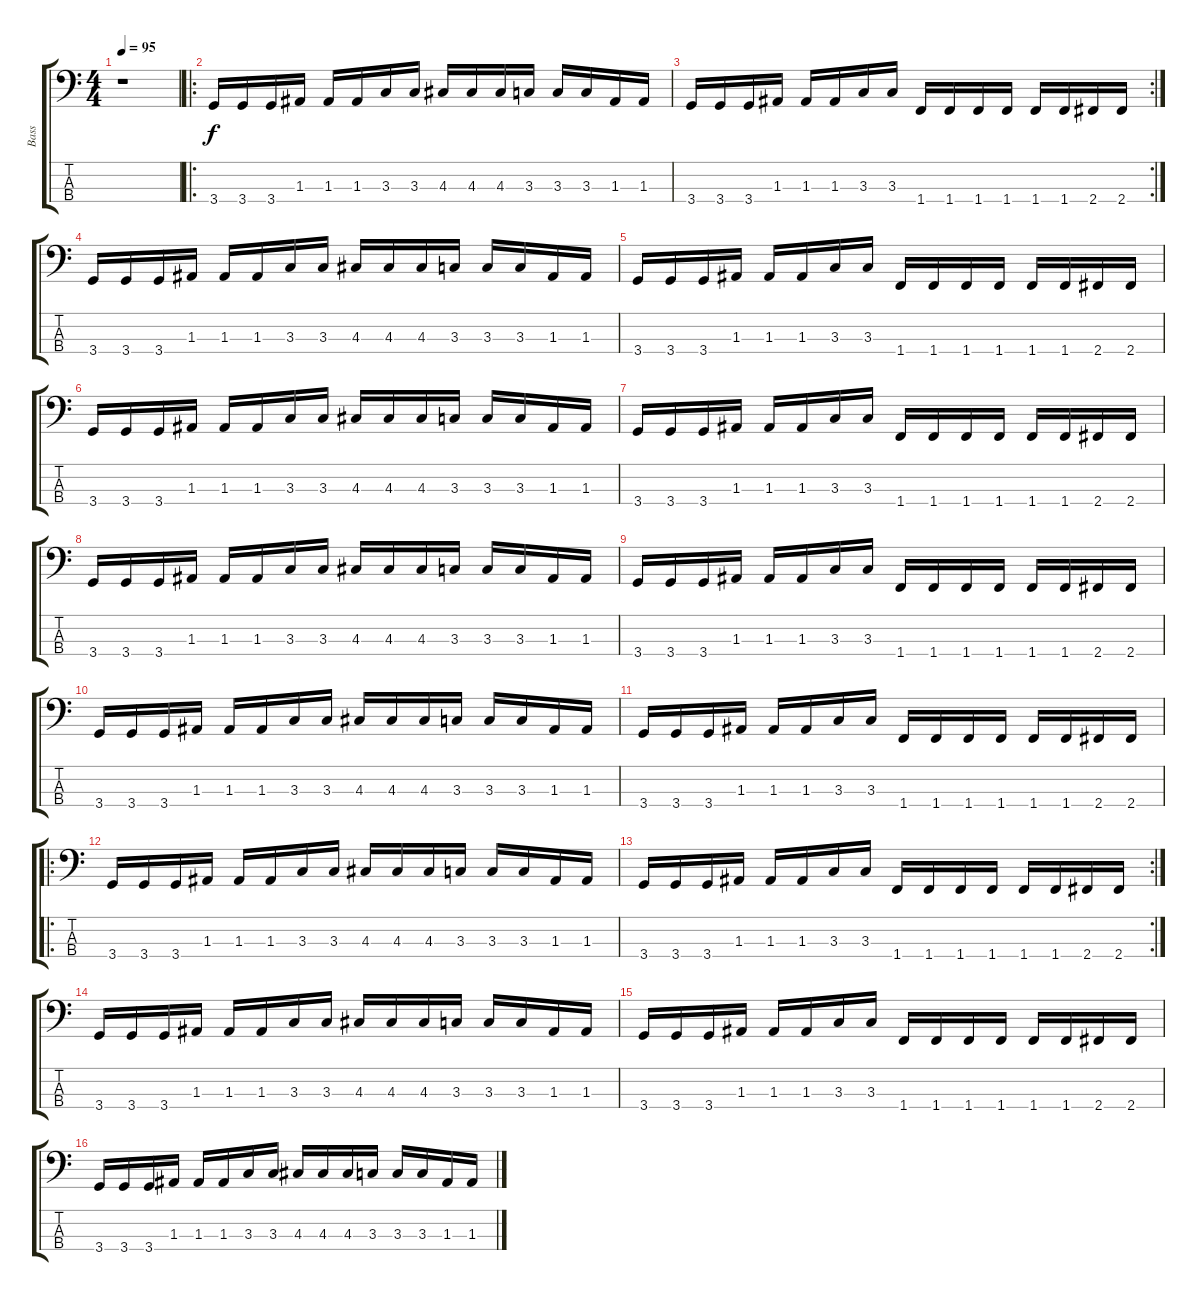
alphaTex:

\track ("Bass" "Bass") {instrument electricbasspick}
\staff {score tabs}
\tuning (G2 D2 A1 E1) {hide}
\ts (4 4)
\tempo 95
\clef f4
\ks c
r.1{dy f instrument electricbasspick} |
\ro
3.4.16 3.4.16 3.4.16 1.3.16 1.3.16 1.3.16 3.3.16 3.3.16 4.3.16 4.3.16 4.3.16 3.3.16 3.3.16 3.3.16 1.3.16 1.3.16 |
\rc 2
3.4.16 3.4.16 3.4.16 1.3.16 1.3.16 1.3.16 3.3.16 3.3.16 1.4.16 1.4.16 1.4.16 1.4.16 1.4.16 1.4.16 2.4.16 2.4.16 |
3.4.16 3.4.16 3.4.16 1.3.16 1.3.16 1.3.16 3.3.16 3.3.16 4.3.16 4.3.16 4.3.16 3.3.16 3.3.16 3.3.16 1.3.16 1.3.16 |
3.4.16 3.4.16 3.4.16 1.3.16 1.3.16 1.3.16 3.3.16 3.3.16 1.4.16 1.4.16 1.4.16 1.4.16 1.4.16 1.4.16 2.4.16 2.4.16 |
3.4.16 3.4.16 3.4.16 1.3.16 1.3.16 1.3.16 3.3.16 3.3.16 4.3.16 4.3.16 4.3.16 3.3.16 3.3.16 3.3.16 1.3.16 1.3.16 |
3.4.16 3.4.16 3.4.16 1.3.16 1.3.16 1.3.16 3.3.16 3.3.16 1.4.16 1.4.16 1.4.16 1.4.16 1.4.16 1.4.16 2.4.16 2.4.16 |
3.4.16 3.4.16 3.4.16 1.3.16 1.3.16 1.3.16 3.3.16 3.3.16 4.3.16 4.3.16 4.3.16 3.3.16 3.3.16 3.3.16 1.3.16 1.3.16 |
3.4.16 3.4.16 3.4.16 1.3.16 1.3.16 1.3.16 3.3.16 3.3.16 1.4.16 1.4.16 1.4.16 1.4.16 1.4.16 1.4.16 2.4.16 2.4.16 |
3.4.16 3.4.16 3.4.16 1.3.16 1.3.16 1.3.16 3.3.16 3.3.16 4.3.16 4.3.16 4.3.16 3.3.16 3.3.16 3.3.16 1.3.16 1.3.16 |
3.4.16 3.4.16 3.4.16 1.3.16 1.3.16 1.3.16 3.3.16 3.3.16 1.4.16 1.4.16 1.4.16 1.4.16 1.4.16 1.4.16 2.4.16 2.4.16 |
\ro
3.4.16 3.4.16 3.4.16 1.3.16 1.3.16 1.3.16 3.3.16 3.3.16 4.3.16 4.3.16 4.3.16 3.3.16 3.3.16 3.3.16 1.3.16 1.3.16 |
\rc 2
3.4.16 3.4.16 3.4.16 1.3.16 1.3.16 1.3.16 3.3.16 3.3.16 1.4.16 1.4.16 1.4.16 1.4.16 1.4.16 1.4.16 2.4.16 2.4.16 |
3.4.16 3.4.16 3.4.16 1.3.16 1.3.16 1.3.16 3.3.16 3.3.16 4.3.16 4.3.16 4.3.16 3.3.16 3.3.16 3.3.16 1.3.16 1.3.16 |
3.4.16 3.4.16 3.4.16 1.3.16 1.3.16 1.3.16 3.3.16 3.3.16 1.4.16 1.4.16 1.4.16 1.4.16 1.4.16 1.4.16 2.4.16 2.4.16 |
3.4.16 3.4.16 3.4.16 1.3.16 1.3.16 1.3.16 3.3.16 3.3.16 4.3.16 4.3.16 4.3.16 3.3.16 3.3.16 3.3.16 1.3.16 1.3.16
· · ·
** Short exercise **
State how many lines of the data above contain the string "instrument", treating uppercase and lowercase letters as distinct, and reply with the number alone.

** Answer below **
2